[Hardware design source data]
____

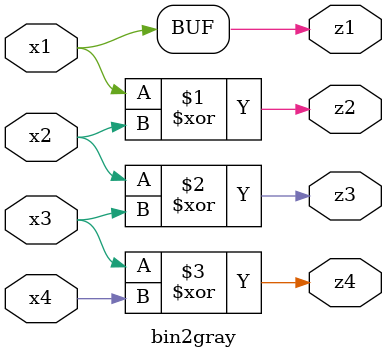
<source format=v>
module bin2gray(x1,x2,x3,x4,z1,z2,z3,z4);

input  x1,x2,x3,x4;
output z1,z2,z3,z4;

//wire z1,z2,z3,z4;

buf Buff (z1, x1);
xor E_Or (z2, x1, x2);
xor E_Or1(z3, x2, x3);
xor E_Or2(z4, x3, x4);

endmodule

</source>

____

• Task:
Your reply should hold only the records, duplicated exactly, without any image.

• Reply to the exercise:
<source format=v>
module bin2gray(x1,x2,x3,x4,z1,z2,z3,z4);

input  x1,x2,x3,x4;
output z1,z2,z3,z4;

//wire z1,z2,z3,z4;

buf Buff (z1, x1);
xor E_Or (z2, x1, x2);
xor E_Or1(z3, x2, x3);
xor E_Or2(z4, x3, x4);

endmodule

</source>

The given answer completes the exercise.